I really like the two women I spent time with on the shoot. One is a contracted creative director and in charge of the advertising campaign for the school and the other works at the school.  We had fun spending time together and one day ate at this great street down by wall street that is lined with restaurants and there are benches for eating all in the street.  I have a few pictures below.

As always I had a great time hanging out with Travis and Sara and their kids. I was able to join in on the Mother's Day celebration at their house which was very delicious. I also had my usual sleep habits of staying up at night on Colorado time but getting up in the morning on New York time.  By the time I had to go home, I was way under slept and slept the whole plane ride from New York to Salt Lake. I also enjoyed some relaxed eating habits and had a lunch of just frozen yogurt at the Salt Lake airport.
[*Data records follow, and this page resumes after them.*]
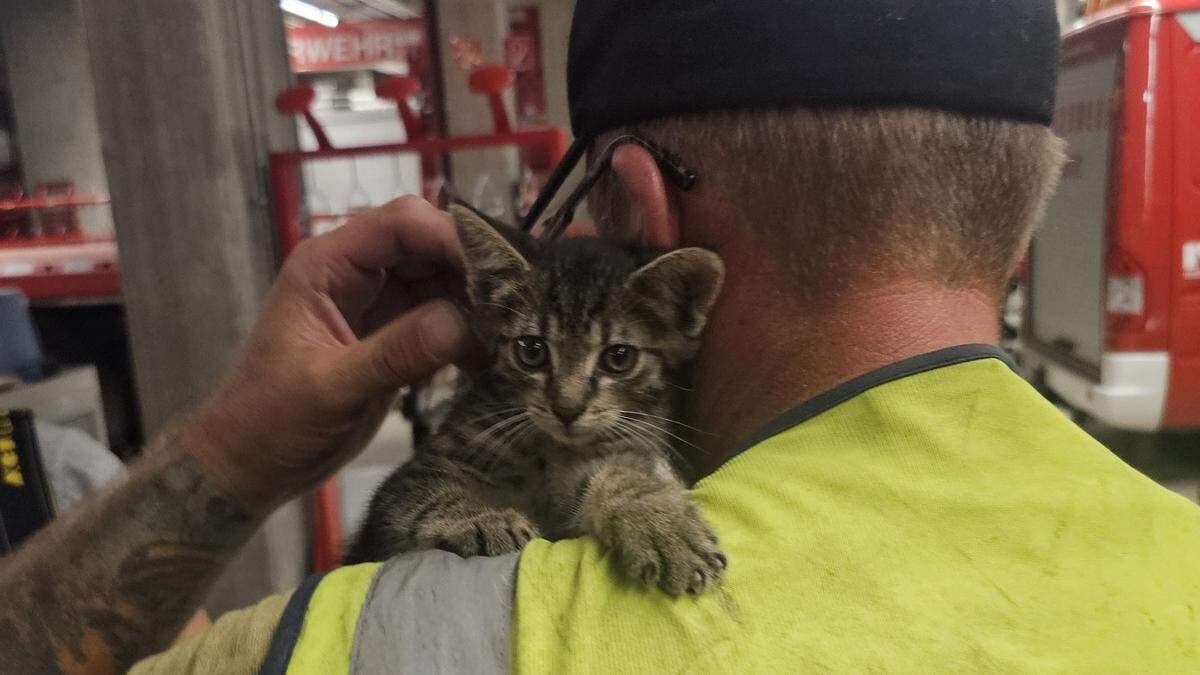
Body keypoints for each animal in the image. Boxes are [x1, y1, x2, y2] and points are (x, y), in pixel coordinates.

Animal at [343, 205, 724, 593]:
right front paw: (486, 519)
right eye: (532, 351)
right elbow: (424, 496)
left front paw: (661, 523)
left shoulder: (627, 445)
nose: (567, 409)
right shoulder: (407, 484)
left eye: (619, 358)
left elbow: (626, 472)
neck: (551, 450)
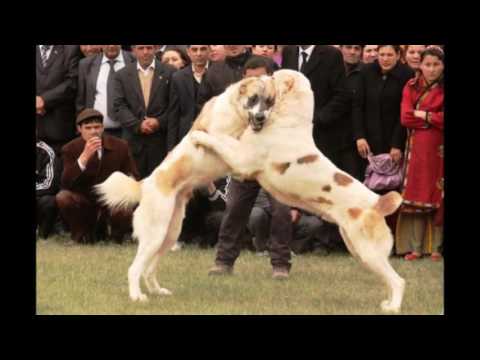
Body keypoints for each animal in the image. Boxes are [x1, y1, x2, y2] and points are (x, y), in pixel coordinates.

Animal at [95, 76, 276, 304]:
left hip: (169, 234)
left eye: (269, 101)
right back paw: (137, 296)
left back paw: (157, 291)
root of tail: (145, 184)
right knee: (134, 269)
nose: (261, 117)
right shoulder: (223, 137)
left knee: (148, 270)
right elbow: (222, 139)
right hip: (155, 235)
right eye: (253, 99)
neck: (235, 113)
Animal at [190, 69, 404, 314]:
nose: (265, 75)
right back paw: (387, 303)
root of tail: (378, 202)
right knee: (387, 279)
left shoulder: (243, 160)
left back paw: (393, 307)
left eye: (274, 77)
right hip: (358, 249)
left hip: (368, 250)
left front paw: (199, 136)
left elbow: (220, 140)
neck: (288, 118)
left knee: (398, 280)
So far we have put out one of the ads and I had to do a lot of work on the one image.  I'm not sure what  is ahead as far as work load goes.  They paid me for 12 hrs of post processing work and I think we are about 8hrs after just one image.  I knew this image would be more complicated because it was a planned composite of two images.  There was a hired retoucher involved in the process.  After we successfully go the two images combined, they kept wanting to remove things from the image which takes a lot of time to make it look good.  I had to put in some serious photoshop time.

This whole experience has been really great.  I'm so glad Case connected me to this school and helped me get this chance to really stretch myself and learn a lot.  I took more personal pictures than usual on this  trip since I had some free time and wasn't so burnt out.  Here are some below.  They are a mixture of my iphone and my Diana. It was really only sunny one day and the Diana needs sun.   I was feeling really creative on this trip. It was wonderful!  Like usual, I was so happy to get home to my family and I'm so glad my mom came out to help take care of the kids. They have not stopped talking about their adventures and I keep finding drawers and cabinets that my mom organized for me while I was gone.

I also made a video with clips from my iphone.  Here is a link to it.








I came home to some great things coming into bloom.  I've officially given our front beds over to the columbine.  I just can't control them. I'd like to see more variety and color, but the columbine rule the space. Not much happening in the vegetable garden yet. I did pick and eat several strawberries. I love how they are so soft and warm from the sun.